In an opinion article published Wednesday in The Guardian, Gleb Tsipursky, CEO of the future-of-work consultancy Disaster Avoidance Experts and author of “The Psychology of Generative AI Adoption at Work,” wrote that a personal AI tool he built flagged deep vein thrombosis, or DVT, as a possible cause of his persistent calf pain. He said the tool, which uses his medical records, medications, lab work, and visit notes, pointed him to seek an ultrasound scan.

Tsipursky described having what felt like a muscle spasm in his left calf for five days, with tenderness, swelling, and worsening pain. After his chiropractor treated it as a muscle issue and the pain persisted, he consulted his AI tool. It suggested DVT and recommended urgent assessment and ultrasound.

He called his primary care office, which advised him to schedule an appointment or go to urgent care. However, neither his doctor’s office nor urgent care could provide the ultrasound scan. Concerned about the possibility of a pulmonary embolism — a potentially fatal complication when a clot travels to the lungs — Tsipursky said he went to the emergency room despite anticipating a long wait. An ultrasound found four clots in his left leg.

Tsipursky said he later learned that his wife’s grandfather and the mother of one of her close friends had died from pulmonary embolisms.

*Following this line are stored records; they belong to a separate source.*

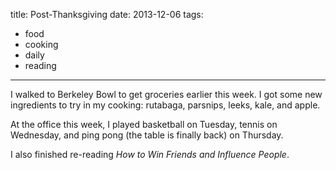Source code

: title: Post-Thanksgiving
date: 2013-12-06
tags:
- food
- cooking
- daily
- reading
---

I walked to Berkeley Bowl to get groceries earlier this week. I got some new ingredients to try in my cooking: rutabaga, parsnips, leeks, kale, and apple.

At the office this week, I played basketball on Tuesday, tennis on Wednesday, and ping pong (the table is finally back) on Thursday.

I also finished re-reading *How to Win Friends and Influence People*.
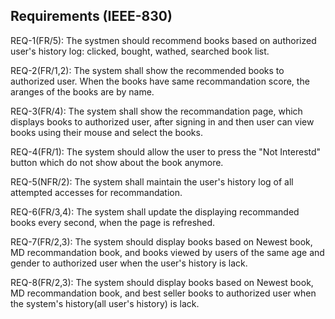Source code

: ## Requirements (IEEE-830)

REQ-1(FR/5): The systmen should recommend books based on authorized user's history log: clicked, bought, wathed, searched book list.

REQ-2(FR/1,2): The system shall show the recommended books to authorized user. When the books have same recommandation score, the aranges of the books are by name.

REQ-3(FR/4): The system shall show the recommandation page, which displays books to authorized user, after signing in and then user can view books using their mouse and select the books.

REQ-4(FR/1): The system should allow the user to press the "Not Interestd" button which do not show about the book anymore.

REQ-5(NFR/2): The system shall maintain the user's history log of all attempted accesses for recommandation.

REQ-6(FR/3,4): The system shall update the displaying recommanded books every second, when the page is refreshed.

REQ-7(FR/2,3): The system should display books based on Newest book, MD recommandation book, and books viewed by users of the same age and gender to authorized user when the user's history is lack.

REQ-8(FR/2,3): The system should display books based on Newest book, MD recommandation book, and best seller books to authorized user when the system's history(all user's history) is lack.
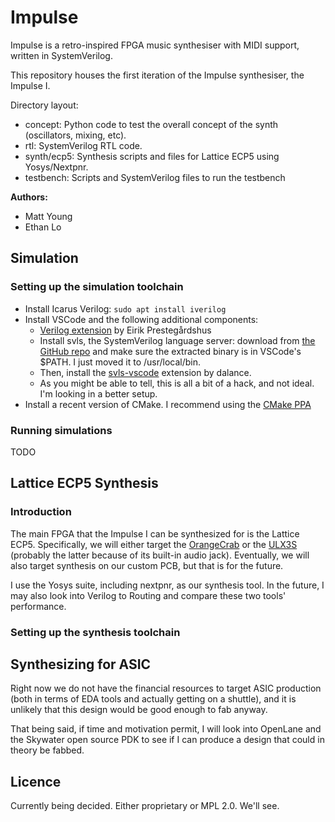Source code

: # Impulse
Impulse is a retro-inspired FPGA music synthesiser with MIDI support, written in SystemVerilog.

This repository houses the first iteration of the Impulse synthesiser, the Impulse I.

Directory layout:
- concept: Python code to test the overall concept of the synth (oscillators, mixing, etc).
- rtl: SystemVerilog RTL code.
- synth/ecp5: Synthesis scripts and files for Lattice ECP5 using Yosys/Nextpnr.
- testbench: Scripts and SystemVerilog files to run the testbench

**Authors:**
- Matt Young
- Ethan Lo

## Simulation
### Setting up the simulation toolchain
- Install Icarus Verilog: `sudo apt install iverilog`
- Install VSCode and the following additional components:
    - [Verilog extension](https://marketplace.visualstudio.com/items?itemName=eirikpre.systemverilog) by Eirik Prestegårdshus
    - Install svls, the SystemVerilog language server: download from [the GitHub repo](https://github.com/dalance/svls) and
    make sure the extracted binary is in VSCode's $PATH. I just moved it to /usr/local/bin.
    - Then, install the [svls-vscode](https://marketplace.visualstudio.com/items?itemName=dalance.svls-vscode) extension by dalance.
    - As you might be able to tell, this is all a bit of a hack, and not ideal. I'm looking in a better setup.
- Install a recent version of CMake. I recommend using the [CMake PPA](https://apt.kitware.com/)

### Running simulations
TODO

## Lattice ECP5 Synthesis
### Introduction
The main FPGA that the Impulse I can be synthesized for is the Lattice ECP5. Specifically, we will either
target the [OrangeCrab](https://groupgets.com/manufacturers/good-stuff-department/products/orangecrab) or
the [ULX3S](https://www.crowdsupply.com/radiona/ulx3s) (probably the latter because of its built-in audio
jack). Eventually, we will also target synthesis on our custom PCB, but that is for the future.

I use the Yosys suite, including nextpnr, as our synthesis tool. In the future, I may also look into
Verilog to Routing and compare these two tools' performance.

### Setting up the synthesis toolchain

## Synthesizing for ASIC
Right now we do not have the financial resources to target ASIC production (both in terms of EDA tools and actually
getting on a shuttle), and it is unlikely that this design would be good enough to fab anyway.

That being said, if time and motivation permit, I will look into OpenLane and the Skywater open source PDK
to see if I can produce a design that could in theory be fabbed.

## Licence
Currently being decided. Either proprietary or MPL 2.0. We'll see.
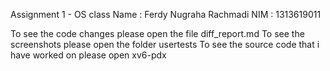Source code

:Assignment 1 - OS class
Name : Ferdy Nugraha Rachmadi
NIM : 1313619011

To see the code changes please open the file diff_report.md
To see the screenshots please open the folder usertests
To see the source code that i have worked on please open xv6-pdx
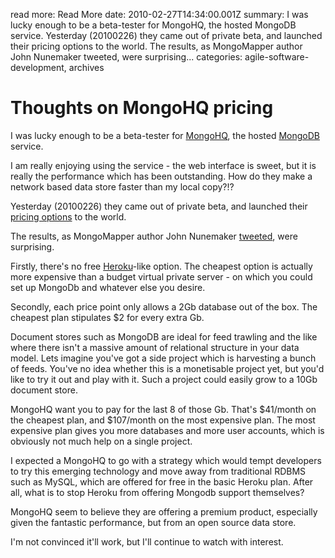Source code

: read more: Read More
date: 2010-02-27T14:34:00.001Z
summary: I was lucky enough to be a beta-tester for MongoHQ, the hosted MongoDB service. Yesterday (20100226) they came out of private beta, and launched their  pricing options to the world. The results, as MongoMapper author John Nunemaker tweeted, were surprising...
categories: agile-software-development, archives

# Thoughts on MongoHQ pricing

I was lucky enough to be a beta-tester for [MongoHQ](https://app.mongohq.com), 
the hosted [MongoDB](http://www.mongodb.org) service. 

I am really enjoying using the service - the web interface is sweet, but it 
is really the performance which has been outstanding. How do they make a network
based data store faster than my local copy?!?

Yesterday (20100226) they came out of private beta, and launched their 
[pricing options](https://app.mongohq.com/signup) to the world.

The results, as MongoMapper author John Nunemaker
[tweeted](http://twitter.com/jnunemaker/status/9687977508), were surprising.

Firstly, there's no free [Heroku](http://heroku.com)-like option. 
The cheapest option is actually more expensive than a budget virtual
private server - on which you could set up MongoDb and whatever else you desire.

Secondly, each price point only allows a 2Gb database out of the box. 
The cheapest plan stipulates $2 for every extra Gb.

Document stores such as MongoDB are ideal for feed trawling and the like where 
there isn't a massive amount of relational structure in your data model.
Lets imagine you've got a side project which is harvesting a bunch of feeds. 
You've no idea whether this is a monetisable project yet, 
but you'd like to try it out and play with it. 
Such a project could easily grow to a 10Gb document store.

MongoHQ want you to pay for the last 8 of those Gb. 
That's $41/month on the cheapest plan, and $107/month on the most expensive plan.
The most expensive plan gives you more databases and more user accounts,
which is obviously not much help on a single project.

I expected a MongoHQ to go with a strategy which would tempt developers to try
this emerging technology and move away from traditional RDBMS 
such as MySQL, which are offered for free in the basic Heroku plan.
After all, what is to stop Heroku from offering Mongodb support themselves?

MongoHQ seem to believe they are offering a premium product, especially given the
fantastic performance, but from an open source data store. 

I'm not convinced it'll work, but I'll continue to watch with interest.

He wrote that his account “is not an argument for replacing doctors with machines.” The emergency room doctors ordered imaging, interpreted results, decided on treatment, and sent him home on blood thinners. “The AI did not cure me,” he wrote. “It just helped me ask the right question in time.”

He pointed to a study published in Science by researchers affiliated with Harvard Medical School and Beth Israel Deaconess Medical Center that tested a large language model on clinical reasoning tasks, including real emergency department cases. According to Science News, the model was more likely than physicians to include the correct diagnosis among possible answers.

Tsipursky cautioned against patients using unregulated chatbots for medical guidance. A Guardian report cited in the article found that one in seven people in the UK are using AI chatbots for medical advice instead of seeing a general practitioner. He said, “A chatbot cannot examine a leg, hear breathlessness, notice distress or take responsibility for a patient.”

He called for regulation, testing, transparency, and clinical supervision of AI in healthcare, as well as “humility from institutions that too often expect patients to navigate fragmented systems alone.” He argued that a safe AI assistant trained on a patient’s medical data can help patients gather records, assess whether urgent symptoms are being missed, and push for appropriate diagnostic steps.